● **Lesetext**:

· · · · ·

Mitte August war die erst im Mai von Microsofts Chef Steve Ballmer angekündigte Übernahme von aQuantive abgeschlossen.

Die US-Handelskommission hatte dem sechs Milliarden US-Dollar [4,4 Mrd. Euro] schweren Kauf ohne viel Federlesens zugestimmt.

Die nächste Online-Werbefirma

Bezahlt wurde in bar, und das für eine Firma, die mit ihren drei Marketing- und Werbetöchtern Avenue A/Razorfish, Atlas und DRIVEpm zwar eine hohe Umsatzrendite [um die 20 Prozent] erzielt, aber eben doch unter 500 Umsatzmillionen erlöst.

Beinahe zur gleichen Zeit schnappte die Werbeagentur WPP den Anbieter 24/7 Real Media - Jahresumsatz etwa 200 Millionen Dollar - Microsoft vor der Nase weg.

Eine weitere Übernahme

Ende Juli blätterte AOL, eine Tochter des Time-Warner-Konzerns, kolportierte 275 Millionen Dollar für den Spezialanbieter Tacoda hin, der auf den Benutzer genau zugeschnittene Werbung anbietet. Es ist ein Nischenmarkt mit sehr guten Wachstumschancen, in dem besonders weitgehende Benutzerprofile angelegt werden.

Und noch eine

Davor legte sich Yahoo den Werbevermarkter Akquise für 680 Millionen Dollar zu. All diese Übernahmen wurden anstandslos genehmigt, nur bei der Größten spießt es sich.

Mit der Übernahme von DoubleClick durch Google kauft nämlich nicht etwa eine Suchmaschine einen Vermarkter.

Sondern eine Firma, die mehr als 70 Prozent Anteil am Weltmarkt mit Suchebezogenen Inseraten hält, verleibt sich den weltgrößten Anbieter von Bannerwerbung ein. Diese beiden Formate bezahlter Internet-Anzeigen zusammen machen praktisch den gesamten Internet-Werbemarkt aus.

Der Auftritt Microsofts

Deshalb ist der 3,1 Milliarden Dollar schwere Google-Deal mit DoubleClick, der bereits im April 2007 eingefädelt wurde, vor einem Ausschuss des US-Senats gelandet. Dort fuhr ausschließlich Microsofts Generalanwalt schwere Geschütze gegen den Rivalen auf.

· · · · ·

● **Einträge im Datensatz**:
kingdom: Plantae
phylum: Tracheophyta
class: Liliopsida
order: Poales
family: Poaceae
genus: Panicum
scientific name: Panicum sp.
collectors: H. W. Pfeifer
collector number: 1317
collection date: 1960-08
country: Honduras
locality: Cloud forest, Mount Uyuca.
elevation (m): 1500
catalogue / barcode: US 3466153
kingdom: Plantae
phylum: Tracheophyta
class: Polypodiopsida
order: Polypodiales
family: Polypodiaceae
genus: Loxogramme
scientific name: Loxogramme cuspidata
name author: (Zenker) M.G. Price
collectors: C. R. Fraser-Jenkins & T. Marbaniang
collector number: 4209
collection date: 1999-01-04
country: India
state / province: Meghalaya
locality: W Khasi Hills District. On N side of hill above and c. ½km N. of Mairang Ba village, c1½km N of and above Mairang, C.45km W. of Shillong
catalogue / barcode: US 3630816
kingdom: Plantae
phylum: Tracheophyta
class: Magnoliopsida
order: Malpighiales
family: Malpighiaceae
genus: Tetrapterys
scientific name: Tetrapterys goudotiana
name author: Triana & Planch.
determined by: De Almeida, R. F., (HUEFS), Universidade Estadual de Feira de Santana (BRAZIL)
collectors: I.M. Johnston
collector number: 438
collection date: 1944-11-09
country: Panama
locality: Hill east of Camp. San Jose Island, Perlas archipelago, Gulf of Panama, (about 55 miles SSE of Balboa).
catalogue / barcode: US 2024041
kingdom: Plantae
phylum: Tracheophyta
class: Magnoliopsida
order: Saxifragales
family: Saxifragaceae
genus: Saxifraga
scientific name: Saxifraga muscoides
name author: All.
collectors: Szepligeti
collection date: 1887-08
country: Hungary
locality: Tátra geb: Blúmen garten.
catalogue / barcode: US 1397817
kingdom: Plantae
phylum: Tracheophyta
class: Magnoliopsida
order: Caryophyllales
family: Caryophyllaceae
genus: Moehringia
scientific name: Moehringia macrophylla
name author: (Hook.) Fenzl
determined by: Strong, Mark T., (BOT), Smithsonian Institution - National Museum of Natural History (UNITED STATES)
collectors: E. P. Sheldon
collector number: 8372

· · · · ·

● **Aufgabe**: Würden Sie aus dem Lesetext den Abschnitt wortgetreu abschreiben, der bei „Und noch eine“ beginnt und bis einschließlich „den Rivalen auf.“ reicht? Die Einträge spielen hierfür keine Rolle.

● **Antwort**:
Und noch eine

Davor legte sich Yahoo den Werbevermarkter Akquise für 680 Millionen Dollar zu. All diese Übernahmen wurden anstandslos genehmigt, nur bei der Größten spießt es sich.

Mit der Übernahme von DoubleClick durch Google kauft nämlich nicht etwa eine Suchmaschine einen Vermarkter.

Sondern eine Firma, die mehr als 70 Prozent Anteil am Weltmarkt mit Suchebezogenen Inseraten hält, verleibt sich den weltgrößten Anbieter von Bannerwerbung ein. Diese beiden Formate bezahlter Internet-Anzeigen zusammen machen praktisch den gesamten Internet-Werbemarkt aus.

Der Auftritt Microsofts

Deshalb ist der 3,1 Milliarden Dollar schwere Google-Deal mit DoubleClick, der bereits im April 2007 eingefädelt wurde, vor einem Ausschuss des US-Senats gelandet. Dort fuhr ausschließlich Microsofts Generalanwalt schwere Geschütze gegen den Rivalen auf.